EXERCISE INPUT:
━━━━━━━━
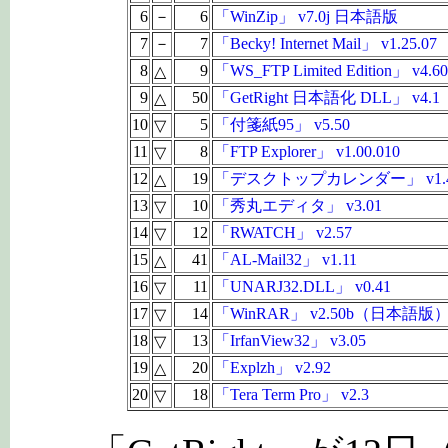
6
－
6
「WinZip」 v7.0j 日本語版
7
－
7
「Becky! Internet Mail」 v1.25.07
8
9
「WS_FTP Limited Edition」 v4.60
△
9
50
「GetRight 日本語化 DLL」 v4.1
△
10
5
「付箋紙95」 v5.50
▽
11
8
「FTP Explorer」 v1.00.010
▽
12
19
「デスクトップカレンダー」 v1.
△
13
10
「秀丸エディタ」 v3.01
▽
14
12
「RWATCH」 v2.57
▽
15
41
「AL-Mail32」 v1.11
△
16
11
「UNARJ32.DLL」 v0.41
▽
17
14
「WinRAR」 v2.50b（日本語版
▽
18
13
「IrfanView32」 v3.05
▽
19
20
「Explzh」 v2.92
△
20
18
「Tera Term Pro」 v2.3
▽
━━━━━━━━
Give the listing again in full, exactly as it is, but without its images.

RESPONSE TO THE EXERCISE:
6
－
6
「WinZip」 v7.0j 日本語版
7
－
7
「Becky! Internet Mail」 v1.25.07
8
9
「WS_FTP Limited Edition」 v4.60
△
9
50
「GetRight 日本語化 DLL」 v4.1
△
10
5
「付箋紙95」 v5.50
▽
11
8
「FTP Explorer」 v1.00.010
▽
12
19
「デスクトップカレンダー」 v1.
△
13
10
「秀丸エディタ」 v3.01
▽
14
12
「RWATCH」 v2.57
▽
15
41
「AL-Mail32」 v1.11
△
16
11
「UNARJ32.DLL」 v0.41
▽
17
14
「WinRAR」 v2.50b（日本語版
▽
18
13
「IrfanView32」 v3.05
▽
19
20
「Explzh」 v2.92
△
20
18
「Tera Term Pro」 v2.3
▽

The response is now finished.